2 Loading data

Let’s begin by reading in the dataset on State Patrol traffic stops released by the Stanford Open Policing Project. The data can be downloaded from the Stanford Open Policing Project data page, but has also been made available to you as part of the workshop materials. This data is stored as a CSV file.

Once the traffic patrol data has been downloaded into your working directory, pass the name of the file (along with its extension) to the read_csv() function, and assign it to an object. Here, we’ll assign the traffic patrol data to an object named co_traffic_stops. Note that the name of an object is arbitrary, but ideally, it should meaningfully describe the data that has been assigned to it.

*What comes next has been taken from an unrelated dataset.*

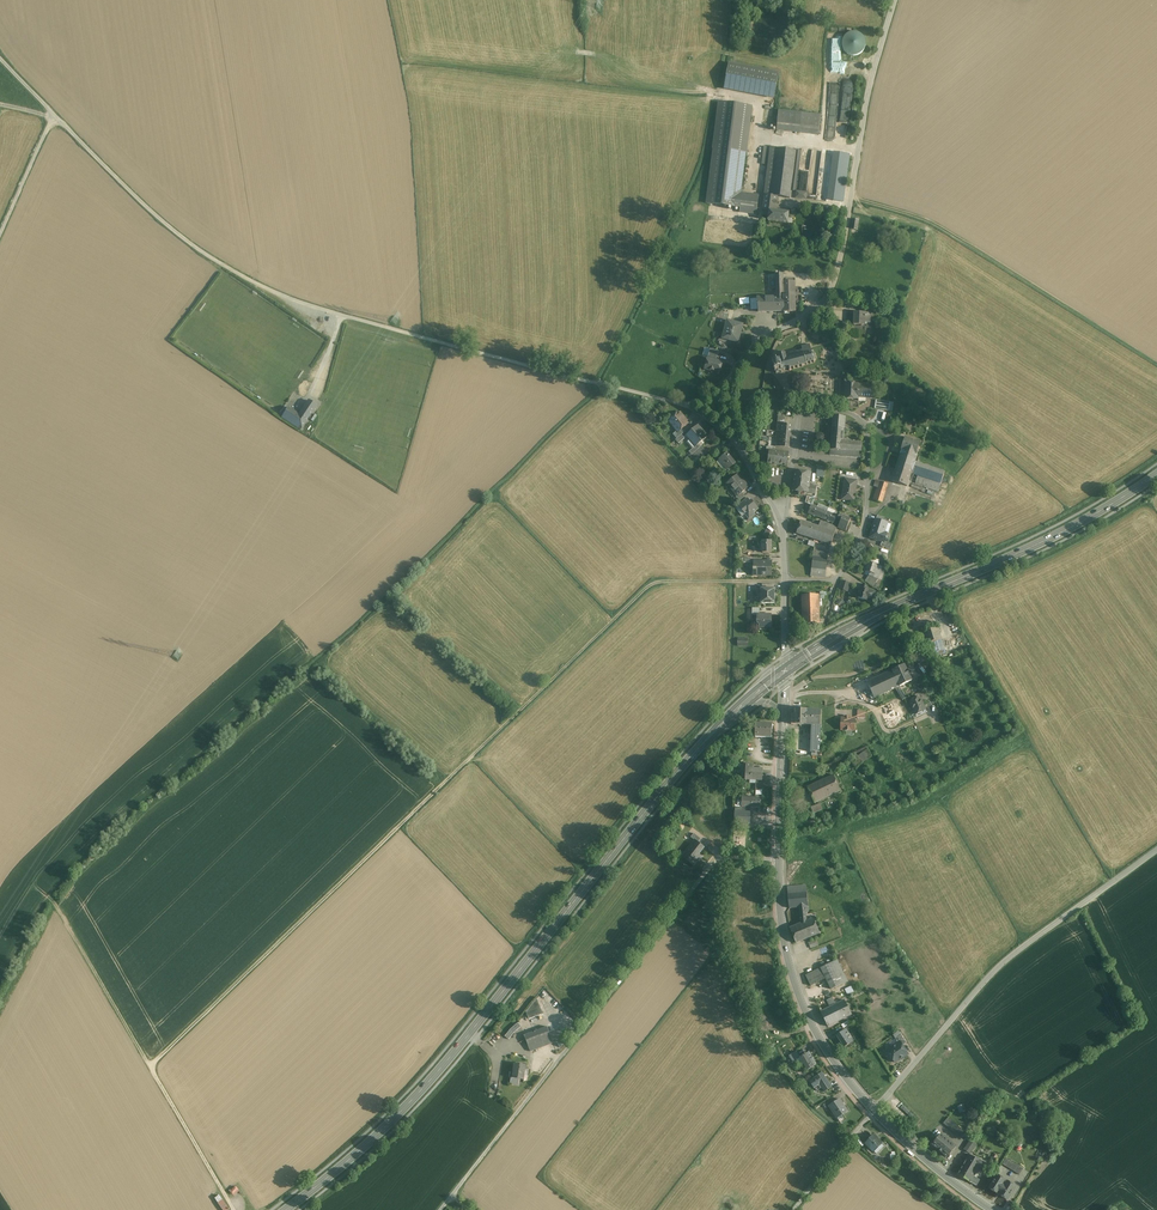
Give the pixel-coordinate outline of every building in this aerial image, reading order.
[(862,51),(864,48),(865,44),(865,41),(864,38),(862,35),(859,33),(856,32),(852,32),(849,33),(846,35),(844,38),(843,42),(844,46),(845,49),(848,52),(851,53),(855,54),(859,53),(862,51)] [(779,70),(729,61),(724,87),(773,97),(779,70)] [(750,105),(719,101),(706,204),(740,208),(740,212),(756,214),(759,195),(758,195),(740,193),(750,105)] [(801,113),(778,111),(776,131),(799,133),(801,113)] [(821,115),(801,113),(799,133),(819,135),(821,115)] [(796,151),(771,148),(765,195),(779,197),(790,199),(796,151)] [(779,197),(765,195),(763,211),(769,211),(769,210),(777,211),(779,197)] [(777,211),(769,210),(769,211),(768,221),(789,223),(790,213),(777,211)] [(857,230),(859,219),(852,218),(851,230),(857,230)] [(795,281),(783,281),(783,295),(795,295),(795,281)] [(776,296),(768,297),(769,311),(774,311),(774,306),(781,306),(780,296),(776,296)] [(795,302),(784,302),(783,296),(780,296),(781,306),(774,306),(774,311),(784,311),(784,312),(796,312),(795,302)] [(768,297),(758,297),(758,312),(769,311),(768,297)] [(871,313),(854,312),(854,325),(866,325),(866,323),(871,323),(871,313)] [(744,324),(728,320),(723,338),(739,342),(744,324)] [(803,350),(799,351),(799,350),(798,350),(798,351),(795,352),(794,351),(794,352),(791,353),(790,352),(790,353),(790,354),(786,355),(786,354),(786,353),(785,354),(783,353),(783,352),(783,353),(781,353),(780,352),(779,353),(780,353),(779,355),(778,355),(778,356),(779,356),(780,361),(779,361),(779,363),(778,363),(778,362),(777,361),(776,362),(775,362),(775,363),(774,364),(774,362),(773,363),(773,364),(772,365),(773,365),(773,366),(774,366),(775,369),(774,369),(774,370),(773,370),(773,371),(775,371),(776,372),(777,373),(776,374),(777,374),(777,373),(777,371),(780,370),(781,372),(781,371),(782,372),(781,370),(782,370),(782,371),(784,370),(784,371),(788,369),(789,370),(790,371),(791,370),(791,369),(793,368),(794,369),(795,369),(794,368),(798,367),(798,368),(799,368),(798,367),(802,366),(802,367),(803,367),(803,365),(807,364),(807,365),(808,365),(807,363),(810,363),(811,364),(812,364),(811,362),(813,362),(815,363),(815,362),(814,361),(816,359),(817,359),(817,358),(816,358),(815,355),(816,355),(816,354),(815,355),(812,353),(812,352),(810,344),(802,346),(803,350)] [(719,351),(710,349),(708,357),(717,359),(719,351)] [(723,362),(708,358),(707,363),(708,365),(707,370),(719,373),(720,367),(721,368),(723,362)] [(866,393),(858,392),(859,383),(848,382),(848,387),(856,387),(855,398),(858,399),(859,397),(866,397),(866,393)] [(868,384),(859,383),(858,392),(866,393),(866,397),(867,397),(866,399),(870,399),(870,397),(871,397),(872,384),(868,384)] [(856,387),(848,387),(847,398),(855,398),(856,387)] [(888,401),(876,399),(875,408),(887,410),(888,401)] [(308,400),(299,415),(288,408),(283,415),(302,428),(316,406),(308,400)] [(680,412),(677,415),(676,414),(675,414),(674,414),(674,416),(670,419),(676,427),(675,428),(677,431),(678,432),(683,429),(686,426),(687,424),(684,421),(685,420),(685,418),(680,412)] [(845,417),(833,416),(830,450),(843,451),(843,450),(849,450),(849,449),(854,449),(854,451),(862,451),(862,443),(843,441),(845,417)] [(791,425),(784,424),(783,432),(791,433),(791,425)] [(698,426),(687,435),(690,439),(691,439),(697,445),(707,437),(698,426)] [(683,429),(678,432),(677,431),(673,434),(677,439),(682,435),(685,432),(683,429)] [(791,433),(783,432),(783,436),(781,436),(781,439),(782,439),(790,440),(791,433)] [(677,439),(676,440),(679,444),(685,438),(682,435),(677,439)] [(920,443),(906,438),(902,449),(912,453),(916,454),(920,443)] [(790,440),(782,439),(782,447),(789,448),(790,440)] [(697,445),(689,452),(692,455),(699,448),(697,445)] [(692,455),(690,456),(693,460),(698,455),(701,458),(707,454),(701,447),(699,448),(692,455)] [(773,451),(770,451),(769,451),(768,463),(775,463),(776,464),(780,465),(781,464),(787,465),(789,453),(773,451)] [(907,456),(901,454),(892,481),(907,486),(912,473),(916,461),(916,459),(911,457),(912,453),(909,452),(907,456)] [(728,455),(726,453),(719,459),(728,469),(735,463),(729,456),(729,455),(728,454),(728,455)] [(945,471),(916,461),(912,473),(918,475),(941,483),(945,471)] [(816,476),(824,477),(825,466),(818,465),(816,476)] [(806,472),(794,470),(793,478),(794,478),(793,491),(801,492),(803,479),(805,479),(806,472)] [(811,486),(806,485),(807,481),(809,482),(809,480),(810,480),(811,472),(806,472),(805,479),(803,479),(801,492),(810,493),(811,486)] [(749,487),(738,474),(727,484),(737,496),(738,496),(742,493),(749,487)] [(941,483),(918,475),(916,482),(925,485),(924,487),(938,492),(941,483)] [(850,479),(845,478),(842,499),(854,501),(857,484),(850,483),(850,479)] [(888,484),(879,481),(877,487),(873,499),(882,502),(888,484)] [(742,493),(738,496),(737,496),(736,497),(739,501),(745,496),(742,493)] [(750,502),(748,499),(742,504),(739,507),(750,519),(755,515),(754,513),(758,510),(754,505),(755,504),(752,501),(750,502)] [(818,508),(812,505),(808,513),(824,520),(824,519),(827,512),(818,508)] [(834,514),(827,512),(824,519),(834,523),(837,516),(834,514)] [(841,520),(838,528),(848,533),(850,529),(848,528),(851,519),(845,517),(846,515),(844,514),(843,516),(840,515),(838,519),(841,520)] [(885,532),(888,523),(883,521),(885,518),(878,515),(876,519),(875,518),(872,528),(885,532)] [(814,525),(801,521),(797,533),(810,538),(813,530),(814,525)] [(827,524),(821,522),(819,526),(814,525),(813,530),(816,531),(814,539),(831,545),(835,532),(837,528),(827,524)] [(885,532),(872,528),(868,538),(882,542),(881,546),(890,549),(892,544),(885,542),(888,533),(885,532)] [(772,552),(772,541),(763,541),(763,546),(762,546),(762,553),(772,552)] [(828,553),(814,551),(812,568),(826,571),(828,553)] [(873,564),(866,562),(864,571),(870,573),(869,576),(874,578),(875,574),(880,560),(875,558),(873,564)] [(772,561),(755,561),(755,568),(754,568),(754,570),(756,570),(756,575),(772,575),(772,561)] [(826,571),(812,568),(811,575),(825,577),(826,571)] [(874,578),(869,576),(866,582),(873,587),(878,579),(874,578)] [(850,583),(842,581),(839,589),(847,591),(850,583)] [(874,593),(872,599),(875,600),(878,591),(867,587),(866,590),(874,593)] [(762,589),(761,589),(761,597),(761,603),(774,603),(775,589),(773,589),(762,589)] [(866,590),(861,589),(860,591),(859,591),(858,594),(859,595),(858,598),(867,600),(868,597),(872,599),(874,593),(866,590)] [(819,608),(818,596),(803,596),(803,608),(819,608)] [(841,606),(845,602),(840,598),(836,603),(841,606)] [(819,608),(803,608),(803,625),(819,624),(819,608)] [(760,615),(757,615),(757,619),(760,621),(760,627),(770,627),(770,619),(771,619),(771,615),(760,615)] [(937,628),(923,632),(927,644),(941,639),(937,628)] [(946,653),(941,639),(927,644),(931,654),(935,657),(946,653)] [(907,671),(905,665),(892,670),(895,675),(900,686),(903,685),(912,681),(909,675),(910,675),(908,671),(907,671)] [(892,670),(867,682),(869,687),(895,675),(892,670)] [(895,675),(869,687),(874,698),(895,689),(900,686),(895,675)] [(900,686),(895,689),(901,698),(908,693),(903,685),(900,686)] [(920,697),(910,702),(915,714),(926,710),(920,697)] [(900,706),(893,709),(898,718),(904,715),(900,706)] [(800,709),(795,709),(795,714),(792,714),(791,724),(800,725),(800,709)] [(821,710),(807,709),(800,709),(800,725),(813,725),(812,752),(817,752),(820,752),(821,710)] [(893,709),(882,714),(886,723),(898,718),(893,709)] [(898,718),(886,723),(889,729),(907,720),(904,715),(898,718)] [(855,719),(842,718),(841,724),(840,725),(840,727),(841,728),(841,729),(845,729),(845,730),(850,730),(850,729),(854,729),(855,719)] [(773,724),(756,723),(755,736),(771,737),(772,737),(773,724)] [(867,750),(851,761),(856,767),(871,756),(867,750)] [(754,769),(747,768),(746,779),(763,780),(764,769),(754,769)] [(833,775),(823,780),(831,795),(841,791),(833,775)] [(823,780),(807,787),(815,803),(831,795),(823,780)] [(764,782),(756,781),(755,791),(764,790),(764,782)] [(760,798),(743,797),(742,806),(743,806),(750,806),(760,807),(760,798)] [(820,804),(811,808),(814,813),(822,809),(820,804)] [(743,812),(735,811),(734,827),(750,828),(751,812),(750,812),(743,812)] [(701,839),(694,833),(691,837),(695,840),(698,842),(701,839)] [(698,842),(695,840),(684,854),(688,857),(686,859),(693,865),(698,860),(696,858),(704,847),(698,842)] [(806,885),(787,887),(788,894),(807,892),(806,885)] [(807,892),(788,894),(789,908),(799,907),(805,907),(808,906),(807,892)] [(807,921),(804,922),(811,937),(820,933),(813,918),(807,921)] [(801,923),(790,928),(796,943),(811,937),(804,922),(801,923)] [(815,940),(809,942),(811,948),(818,946),(815,940)] [(837,960),(821,968),(826,978),(831,989),(848,981),(837,960)] [(821,968),(805,975),(810,986),(826,978),(821,968)] [(851,986),(845,989),(848,995),(854,992),(851,986)] [(832,998),(827,1000),(830,1007),(836,1004),(832,998)] [(537,999),(526,1012),(529,1019),(543,1014),(537,999)] [(844,1000),(836,1004),(843,1019),(852,1014),(844,1000)] [(830,1007),(820,1012),(828,1026),(843,1019),(836,1004),(830,1007)] [(518,1023),(511,1029),(514,1032),(521,1027),(518,1023)] [(548,1027),(525,1035),(531,1052),(554,1043),(548,1027)] [(511,1029),(505,1036),(509,1039),(514,1032),(511,1029)] [(854,1041),(846,1029),(840,1033),(840,1034),(837,1036),(844,1047),(854,1041)] [(900,1034),(895,1037),(898,1043),(900,1042),(902,1045),(906,1043),(900,1034)] [(898,1043),(887,1050),(888,1051),(887,1052),(889,1055),(890,1055),(895,1062),(900,1059),(901,1060),(903,1058),(904,1057),(908,1054),(905,1050),(905,1048),(904,1048),(902,1045),(900,1042),(898,1043)] [(809,1053),(801,1057),(808,1070),(816,1065),(809,1053)] [(526,1065),(515,1064),(514,1074),(514,1078),(520,1079),(525,1080),(526,1065)] [(831,1087),(822,1073),(815,1077),(815,1078),(810,1082),(814,1088),(821,1084),(823,1087),(822,1088),(825,1092),(831,1087)] [(831,1104),(829,1106),(837,1119),(848,1112),(839,1099),(831,1104)] [(964,1103),(957,1106),(959,1112),(966,1110),(964,1103)] [(964,1132),(948,1118),(943,1123),(960,1137),(964,1132)] [(956,1147),(941,1134),(932,1144),(933,1145),(933,1144),(939,1149),(938,1150),(939,1150),(939,1149),(941,1151),(941,1152),(941,1151),(947,1156),(947,1157),(956,1147)] [(873,1135),(865,1143),(874,1151),(882,1143),(873,1135)] [(969,1143),(964,1149),(970,1153),(974,1147),(969,1143)] [(976,1158),(969,1154),(957,1174),(964,1178),(969,1169),(976,1158)] [(987,1164),(976,1158),(969,1169),(976,1173),(978,1170),(983,1172),(987,1164)] [(1023,1169),(1006,1158),(1002,1164),(1019,1175),(1023,1169)] [(969,1169),(964,1178),(971,1182),(974,1177),(976,1173),(969,1169)] [(1002,1178),(997,1175),(990,1187),(994,1190),(993,1191),(1003,1197),(1003,1196),(1008,1199),(1015,1186),(1011,1183),(1010,1184),(1001,1179),(1002,1178)] [(979,1180),(974,1177),(971,1182),(976,1185),(979,1180)] [(229,1191),(233,1195),(239,1190),(235,1185),(229,1191)] [(219,1196),(216,1198),(215,1199),(223,1209),(228,1209),(229,1209),(219,1196)]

# Read in Stanford police data for Colorado and assign to object named 
# "co_traffic_stops"
co_traffic_stops<-read_csv("co_statewide_2020_04_01.csv")

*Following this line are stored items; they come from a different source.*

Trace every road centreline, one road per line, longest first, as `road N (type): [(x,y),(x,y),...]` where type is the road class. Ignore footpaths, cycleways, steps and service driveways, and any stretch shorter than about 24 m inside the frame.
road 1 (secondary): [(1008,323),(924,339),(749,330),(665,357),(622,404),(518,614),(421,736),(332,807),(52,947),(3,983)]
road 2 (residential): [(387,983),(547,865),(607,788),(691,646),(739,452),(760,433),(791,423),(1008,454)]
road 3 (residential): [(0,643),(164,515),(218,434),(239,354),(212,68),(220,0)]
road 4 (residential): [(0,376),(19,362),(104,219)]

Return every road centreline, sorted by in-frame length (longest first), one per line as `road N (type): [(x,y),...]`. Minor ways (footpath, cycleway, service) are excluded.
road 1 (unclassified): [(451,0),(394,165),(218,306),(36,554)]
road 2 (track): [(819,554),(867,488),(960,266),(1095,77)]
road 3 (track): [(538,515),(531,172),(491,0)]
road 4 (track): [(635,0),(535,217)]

── Column specification ────────────────────────────────────────────────────────────────────────────────────
cols(
  .default = col_character(),
  date = col_date(format = ""),
  time = col_logical(),
  subject_age = col_double(),
  arrest_made = col_logical(),
  citation_issued = col_logical(),
  warning_issued = col_logical(),
  contraband_found = col_logical(),
  search_conducted = col_logical()
)
ℹ Use `spec()` for the full column specifications.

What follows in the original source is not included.